There are other battery technologies that work fine with solar and require less maintenance, but they're substantially more expensive than typical lead acid batteries. So the system could be designed to be more robust, but probably wouldn't have been.
Again, there's still the grid maintenance to worry about too. Transformers fail, switches fail, power lines fall, etc. Once that stuff fails, some of it is effectively irreplaceable. Even fixing a power line is a nontrivial task. I think the power grid would start failing inside 6 months, which would start cutting off parts of the city.
How long it will be possible to use the electrical energy in the abandoned houses of this city?
I take it you want each district to be powered by its own independent grid tied to one of the types of generators?
Assuming automatic control of the power grid so it didn't just shut down, ballpark estimates:
- Nuclear - <24 hours
- Coal - <24 hours
- Wind - Grid will probably fail first from lack of maintenance
- Hydro - Until the grid failed
- Solar - Until the grid failed, but it depends, with a bit of elbow grease
years are possible
Solar is the best bet for long term power, because even if the houses don't have their own panels you can simply relocate and rewire panels from the solar farm to feed the houses you want to feed.

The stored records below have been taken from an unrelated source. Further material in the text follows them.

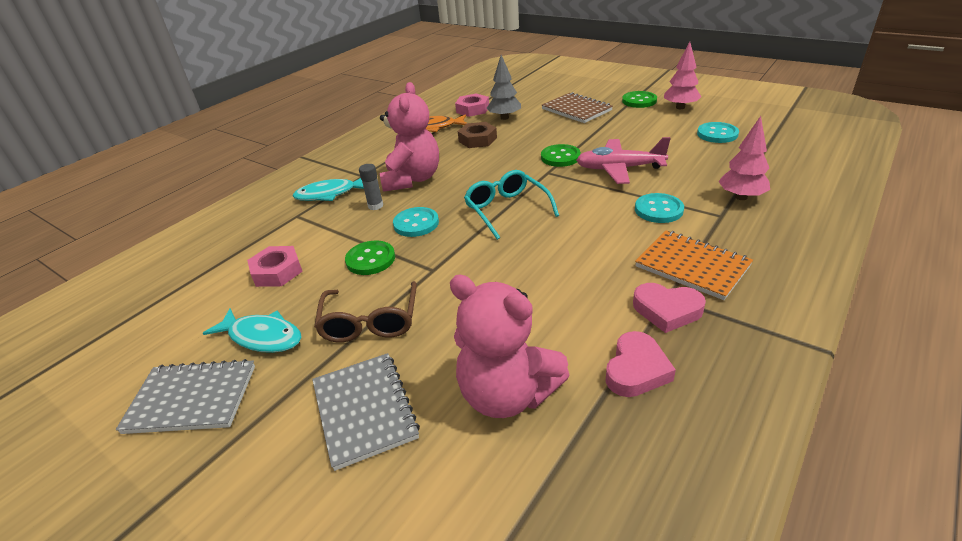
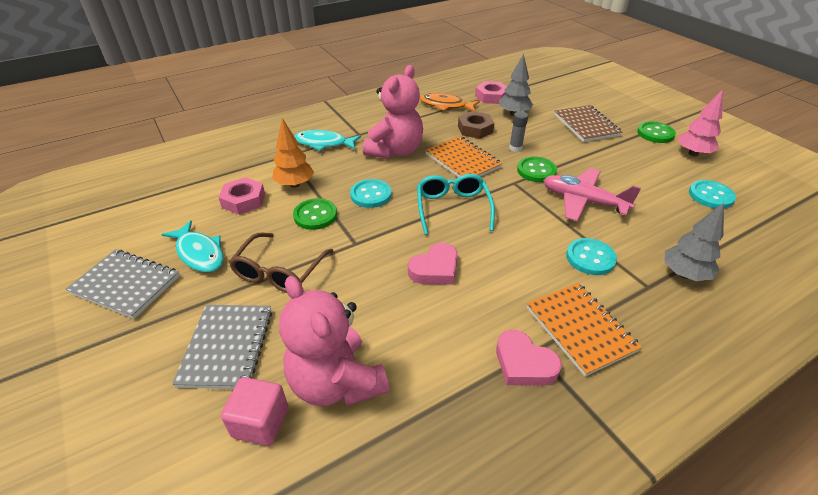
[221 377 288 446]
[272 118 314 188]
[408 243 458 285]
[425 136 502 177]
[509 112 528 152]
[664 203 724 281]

That assumes the person doing it has a clue and some basic tools, including a multimeter, of course.
Does disaster happen (like the explosion of a nuclear reactor)?
Probably not. If the grid is entirely dependent on human control with no automation or safeguards, grid failures would probably start fires.
Which stations will last longer?
Quite a lot of this comes down to "Well, it depends how they designed the systems." In most cases, automation isn't done simply because it's cheaper to pay a load of people $20-30 an hour to watch dials and push buttons (or aim windmills) than it is to design, build, and retrofit an automatic system. That sort of automation typically becomes standard over decades, as new systems are built to replace old, worn out ones. The exception is when human costs rise to the point where it's cheaper to just retrofit the automatic system. That's why fast food restaurants are starting to replace workers with robots.
So if what you want in your world is for power to be available even after the people all vanish, it's certainly possible with current technology if, for example, the society placed a high value on the perceived safety of removing human error from the equation.
There are also other ways to get power. There would probably be emergency generators around, in places like hospitals. Some people would own them for camping or as backups (I have a <30lb 1000W Yamaha generator that's been amazingly useful). You can get power from welder/generator machines. RVs have generators, and so do some refrigerated trailers. Gasoline is usable for a year or more, and diesel can last quite a while longer if properly treated. It's also possible to modify internal combustion engines to run on alcohol. So, there are lots of ways to get power in a city even if the grid is down, if you're not worried about people stopping you looting the place.